Holland – amended thanks to input from Sjoerd.
The Dutch don’t touch whisky, but they drink it like troopers. Though their most interesting drinking ritual centres around ‘Oude Jenever’. The way younger drinkers used to drink this was to lean over a bar, sip from the glass free-hand, before chasing it all with a beer. The Dutch have felt in no way obliged to explain this, though Sjoerd concedes many of the people who took part in this ritual are likely ‘six feet under by now’.
Seven years bad sex seems to remain a serious worry on the continent; if you cross arms while toasting in the Czech Republic, losing your A-game is believed to be the chosen curse.
On the bright side, it could be a quick way of filing for divorce if you’ve made poor life choices.
Georgians would make wonderful insurance-brokers, as they feel it necessary to toast 20-30 times over one meal.
“To your health again Eduard! You can never be too careful working in admin.”
If a bride lifts her shoes off the floor in Ukraine, they will be stolen and shared around the room as wine glasses.
Cinderella eat your heart out, didn’t use your stiletto as a flagon now, did he?

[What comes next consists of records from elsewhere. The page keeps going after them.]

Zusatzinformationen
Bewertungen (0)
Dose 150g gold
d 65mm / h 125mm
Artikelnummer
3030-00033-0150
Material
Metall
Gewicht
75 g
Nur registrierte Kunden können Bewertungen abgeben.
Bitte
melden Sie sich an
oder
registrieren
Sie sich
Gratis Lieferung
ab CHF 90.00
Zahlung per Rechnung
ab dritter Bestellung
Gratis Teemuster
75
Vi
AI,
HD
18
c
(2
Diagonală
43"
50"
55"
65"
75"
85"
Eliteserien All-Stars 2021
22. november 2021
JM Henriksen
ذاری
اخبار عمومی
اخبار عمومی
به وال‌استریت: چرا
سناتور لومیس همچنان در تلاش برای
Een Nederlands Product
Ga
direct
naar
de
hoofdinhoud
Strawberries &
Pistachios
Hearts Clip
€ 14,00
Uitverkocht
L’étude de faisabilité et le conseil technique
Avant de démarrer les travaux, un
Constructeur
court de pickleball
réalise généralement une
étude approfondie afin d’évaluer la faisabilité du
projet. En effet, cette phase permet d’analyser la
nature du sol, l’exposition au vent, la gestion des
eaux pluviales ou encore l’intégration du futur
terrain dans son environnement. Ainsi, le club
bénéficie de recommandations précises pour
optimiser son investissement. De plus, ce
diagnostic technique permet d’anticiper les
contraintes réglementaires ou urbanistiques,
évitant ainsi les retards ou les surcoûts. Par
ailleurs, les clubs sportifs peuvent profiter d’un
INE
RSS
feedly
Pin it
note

On a more serious note, in 1848, 13 revolutionaries were executed for leading the uprising against Austria. Their deaths were celebrated with the clinking of beer glasses, so Hungarians abstain from doing this to this day.

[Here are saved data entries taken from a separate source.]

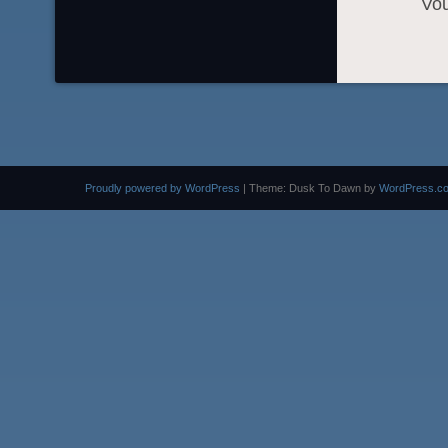
Vo
Proudly powered by WordPress
|
Theme: Dusk To Dawn by
WordPress.c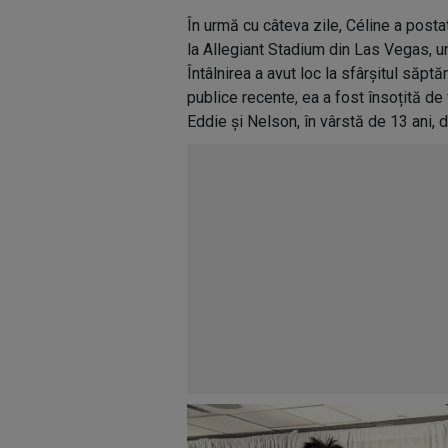
În urmă cu câteva zile, Céline a posta
la Allegiant Stadium din Las Vegas, u
Întâlnirea a avut loc la sfârșitul săptăm
publice recente, ea a fost însoțită de 
Eddie și Nelson, în vârstă de 13 ani, 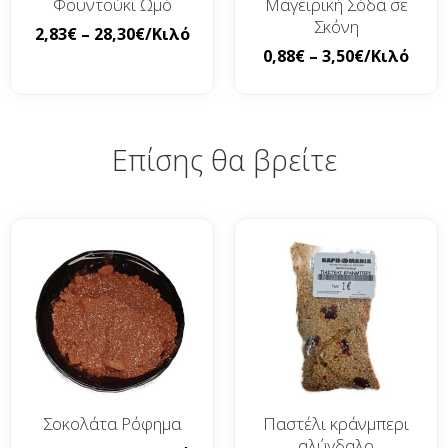
Φουντούκι Ωμό
Μαγειρική Σόδα σε
Σκόνη
2,83
€
–
28,30
€
/Κιλό
0,88
€
–
3,50
€
/Κιλό
Επίσης θα βρείτε
Σοκολάτα Ρόφημα
Παστέλι κράνμπερι
αλύγδαλο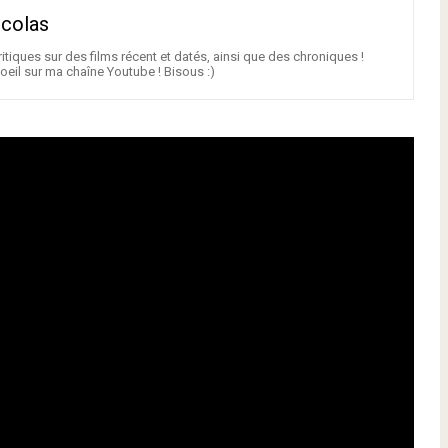
icolas
itiques sur des films récent et datés, ainsi que des chroniques !
oeil sur ma chaîne Youtube ! Bisous :)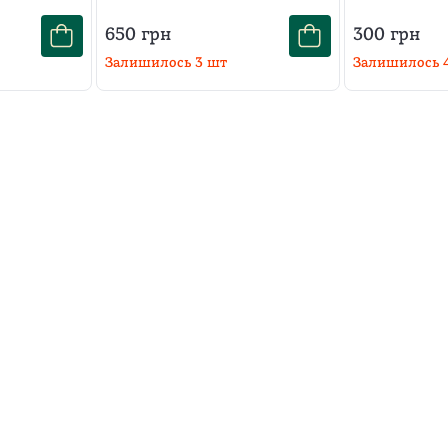
650
грн
300
грн
Залишилось
3
шт
Залишилось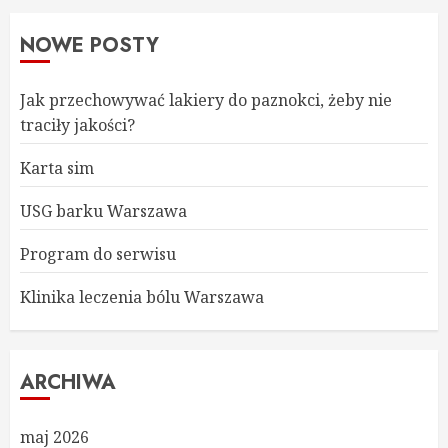
NOWE POSTY
Jak przechowywać lakiery do paznokci, żeby nie
traciły jakości?
Karta sim
USG barku Warszawa
Program do serwisu
Klinika leczenia bólu Warszawa
ARCHIWA
maj 2026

Iceland has got responsible drinking down a tee; by sensibly dedicating two national holidays a year to it. The 1st March is beer day, but Verslunarmannahelgi in August is the drunkest day of the year. A third will inevitably be invented when they sober up.
In Russia, it is customary to give long, anecdotal toasts which end in a punch line which probably doesn’t involve Putin.

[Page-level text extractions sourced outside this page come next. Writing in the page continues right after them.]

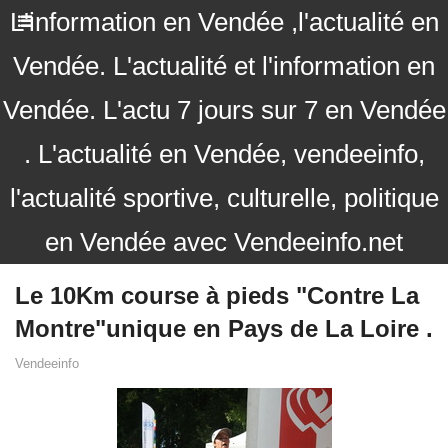
L'information en Vendée ,l'actualité en
Vendée. L'actualité et l'information en
Vendée. L'actu 7 jours sur 7 en Vendée
. L'actualité en Vendée, vendeeinfo,
l'actualité sportive, culturelle, politique
en Vendée avec Vendeeinfo.net
Le 10Km course à pieds "Contre La
Montre"unique en Pays de La Loire .
Vendeeinfo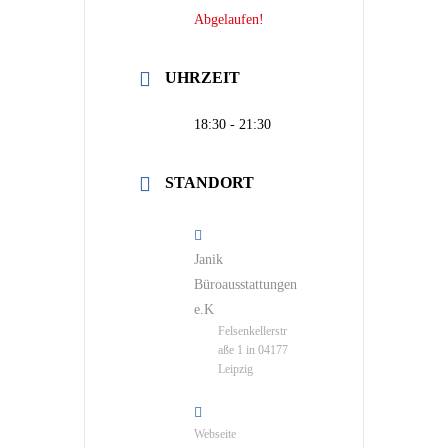
Abgelaufen!
UHRZEIT
18:30 - 21:30
STANDORT
Janik
Büroausstattungen
e.K
Felsenkellerstr
aße 1 in 04177
Leipzig
Webseite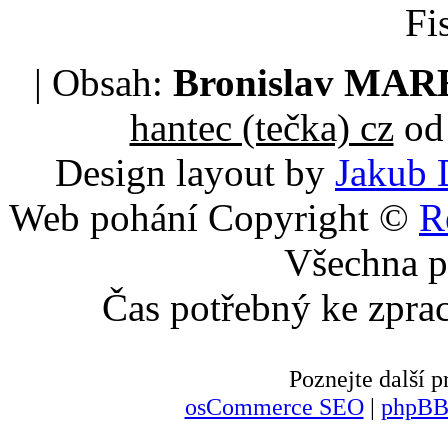
Fi
| Obsah:
Bronislav MA
hantec (tečka) cz
od 
Design layout by
Jakub 
Web pohání Copyright ©
R
Všechna p
Čas potřebný ke zpra
Poznejte další
osCommerce SEO
|
phpBB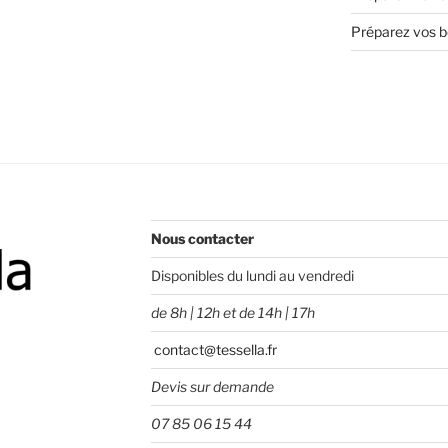
Préparez vos bo
Nous contacter
Disponibles du lundi au vendredi
de 8h | 12h et de 14h | 17h
contact@tessella.fr
Devis sur demande
07 85 06 15 44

Empty glasses and bottles are also placed under the table. This is presumably so that no one, yourself included, knows how drunk you are.
Kumis, made from fermented horse milk, is the national drink of Kazakhstan.
Not to worry if you don’t like it though. The milky leftovers are poured back into the jug, to ferment a little more, ready for the next time you’re offered it, without the luxury of excuses.
Elders hold their glasses higher than juniors during toasts in China, but both are expected to drain the glass and prove so by leaving it upturned on the table.
We like this custom; it encompasses both deference and ambition.
A bride and groom can go through as much pomp and ceremony as they like in Nigeria, but only once they’ve had a drink of traditional palm wine, are they considered officially married. A bit like vodka in Vegas.
Being a poor backpacker in Australia is a very romantic, but utterly flawed, idea. Nowhere else is ‘getting a round in’ such a basic expectation of people. Unless you can afford alcohol in bulk, you will need to make minimal amounts of friends.
The home of the spiced spirit Aquavit, argues that the delicacy can only be consumed when accompanied with rounds of (loud) songs. No wonder they won Eurovision.
One glass and one beer is shared between several people here; it’s custom to pour a shot and drink it before passing the glass on. Parties last a long time in Peru.
At the Sourdough Saloon in Yukon you can be initiated into the Sour Toe Cocktail Club, if you finish a drink with a dehydrated human toe in it. Because getting in to a club no one’s heard of is worth that.
Changing tac slightly from the Canadian approach, alcohol in India is an important part of mythology and is believed to elevate us to a higher consciousness. A point superbly played by India.
Japan is another place where it’s impolite to pour your own drink. You rely on your neighbour for top ups, so make sure you keep them well-oiled and the favour should be returned. It is also courteous to turn away when you sip your drink. That’s right, sip.
Moldovans love their toasts at dinner, often making one before every drink. Someone has been clever enough to make a toast to avoiding toasting…”Hai Devai!”. Thoughtful, if better in theory than in practice.
So there you have it; we’re all as bizarre as each other in our drinking trends. I still think I would rather put spiced bread in my wine, than a human toe. Sorry Canada.